Diskusikan bersama pasien akibat perilakunya.
Diskusikan bersama pasien cara mengontrol perilaku kekerasan secara:
fisik, misalnya pukul kasur dan batal, tarik napas dalam;
obat
sosial/verbal, misalnya menyatakan secara asertif rasa marahnya;
piritual, misalnya sholat atau berdoa sesuai keyakinan pasien.
Latih pasien mengontrol perilaku kekerasan secara fisik, yaitu latihan
napas dalam dan pukul kasur/bantal, secara sosial/verbal, secara spiritual,
dan patuh minum obat.
Ikut sertakan pasien dalam terapi aktivitas kelompok stimulasi persepsi
mengontrol perilaku kekerasan.
B. Tindakan Keperawatan untuk Keluarga
Tujuan
Keluarga dapat merawat pasien di rumah.
Tindakan
a. Diskusikan masalah yang dihadapi keluarga dalam merawat pasien.
b. Diskusikan bersama keluarga tentang perilaku kekerasan (penyebab, tanda
dan gejala, serta perilaku yang muncul dan akibat dari perilaku tersebut).
c. Diskusikan bersama keluarga kondisi-kondisi pasien yang perlu segera
dilaporkan kepada perawat, seperti melempar atau memukul benda/orang
lain.
d. Latih keluarga merawat pasien dengan perilaku kekerasan.
Anjurkan keluarga untuk memotivasi pasien melakukan tindakan yang
telah diajarkan oleh perawat.
Ajarkan keluarga untuk memberikan pujian kepada pasien bila pasien
dapat melakukan kegiatan tersebut secara tepat.

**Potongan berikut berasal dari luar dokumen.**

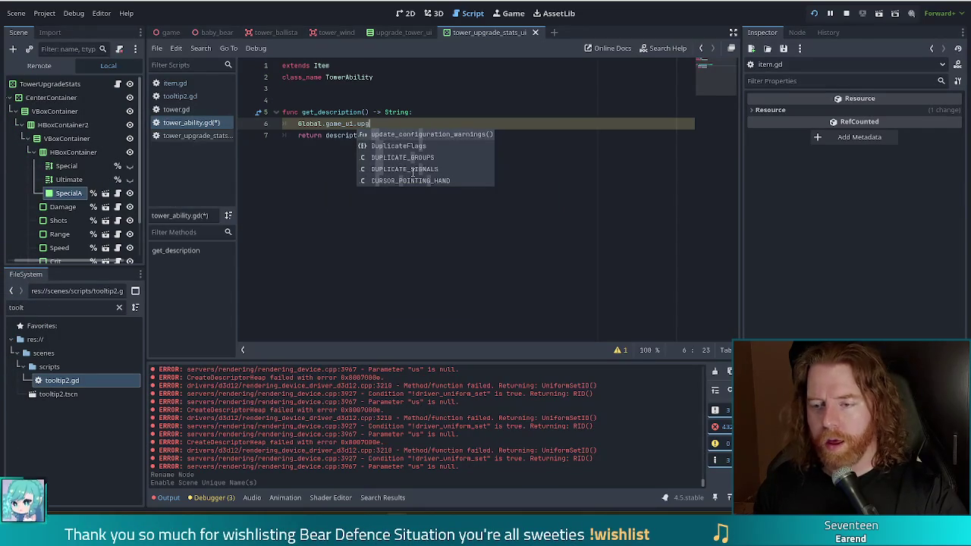
key(BackSpace)
key(BackSpace)
key(BackSpace)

Diskusikan bersama keluarga tindakan yang harus dilakukan bila
pasien menunjukkan gejala-gejala perilaku kekerasan
e. Buat perencanaan pulang bersama keluarga.
2.3.4. Evaluasi
1. Pada pasien
Pasien mampu menyebutkan penyebab, tanda dan gejala perilaku
kekerasan, perilaku kekerasan yang biasa dilakukan, serta akibat dari
perilaku kekerasan yang dilakukan.
Pasien mampu menggunakan cara mengontrol perilaku kekerasan secara
teratur sesuai jadwal, yang meliputi:
1.) secara fisik,
2.) secara sosial/verbal,
3.) secara spiritual,
4.) terapi psikofarmaka.
2. Pada keluarga
Keluarga mampu mencegah terjadinya perilaku kekerasan.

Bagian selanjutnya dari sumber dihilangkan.